A SymbolicProblem (should be preprocessed for best results, so that _slice attributes are set on states/controls)

required

Returns:

Type Description
str

A hex string representing the SHA-256 hash of the problem structure

Source code in openscvx/symbolic/hashing.py
def hash_symbolic_problem(problem: "SymbolicProblem") -> str:
    """Compute a structural hash of a symbolic optimization problem.

    This function computes a hash that depends only on the mathematical structure
    of the problem, not on variable names or runtime values. Two problems with the same:
    - Dynamics expressions (using _slice for canonical variable positions)
    - Constraints
    - State/control shapes and boundary condition types
    - Parameter shapes
    - Configuration (N, etc.)

    will produce the same hash, regardless of what names are used for variables.

    Notably, the following are NOT included in the hash (allowing solver reuse):
    - Boundary condition values (initial/final state values)
    - Bound values (min/max for states and controls)
    - Parameter values (only shapes are hashed)

    Args:
        problem: A SymbolicProblem (should be preprocessed for best results,
                 so that _slice attributes are set on states/controls)

    Returns:
        A hex string representing the SHA-256 hash of the problem structure
    """
    hasher = hashlib.sha256()

    # Include library version to invalidate cache on version changes
    hasher.update(f"openscvx:{__version__}:".encode())

    # Hash the dynamics
    hasher.update(b"dynamics:")
    problem.dynamics._hash_into(hasher)

    # Hash propagation dynamics if present
    if problem.dynamics_prop is not None:
        hasher.update(b"dynamics_prop:")
        problem.dynamics_prop._hash_into(hasher)

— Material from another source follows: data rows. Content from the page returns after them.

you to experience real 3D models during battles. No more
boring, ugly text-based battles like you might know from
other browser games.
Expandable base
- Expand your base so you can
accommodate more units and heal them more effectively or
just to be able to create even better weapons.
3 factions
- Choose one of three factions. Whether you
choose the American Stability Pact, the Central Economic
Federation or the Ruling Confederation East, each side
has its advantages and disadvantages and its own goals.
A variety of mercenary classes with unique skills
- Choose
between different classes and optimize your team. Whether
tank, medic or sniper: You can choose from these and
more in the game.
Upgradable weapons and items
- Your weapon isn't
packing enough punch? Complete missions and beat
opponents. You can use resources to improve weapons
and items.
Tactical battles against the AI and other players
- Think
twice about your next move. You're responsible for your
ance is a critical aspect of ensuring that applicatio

    # Hash all constraints (order-invariant within each category)
    # We compute individual hashes and sort them so that the same set of
    # constraints produces the same hash regardless of definition order.
    hasher.update(b"constraints:")
    for constraint_list in [
        problem.constraints.ctcs,
        problem.constraints.nodal,
        problem.constraints.nodal_convex,
        problem.constraints.cross_node,
        problem.constraints.cross_node_convex,
    ]:
        # Compute individual hashes for each constraint
        constraint_hashes = sorted(c.structural_hash() for c in constraint_list)
        # Hash the count and sorted hashes
        hasher.update(len(constraint_hashes).to_bytes(4, "big"))
        for h in constraint_hashes:
            hasher.update(h)

    # Hash all states and controls explicitly to capture metadata (boundary
    # condition types) that may not appear in expressions. For example, a state
    # with dynamics dx/dt = 1.0 doesn't appear in the expression tree, but its
    # boundary condition types still affect the compiled problem structure.
    hasher.update(b"states:")
    for state in problem.states:
        state._hash_into(hasher)

    hasher.update(b"controls:")
    for control in problem.controls:
        control._hash_into(hasher)

    # Hash parameter shapes (not values) from the problem's parameter dict.
    # This allows the same compiled solver to be reused across parameter sweeps -
    # only the structure matters for compilation, not the actual values.
    hasher.update(b"parameters:")
    hasher.update(str(len(problem.parameters)).encode())  # Hash count for structure
    for name in sorted(problem.parameters.keys()):
        value = problem.parameters[name]
        # Only hash shape, not name - maintains name-invariance
        if isinstance(value, np.ndarray):
            hasher.update(str(value.shape).encode())
        else:
            hasher.update(b"scalar")

    # Hash configuration
    hasher.update(f"N:{problem.N}".encode())

    # Hash node intervals for CTCS
    hasher.update(b"node_intervals:")
    for interval in problem.node_intervals:
        hasher.update(f"{interval}".encode())

    return hasher.hexdigest()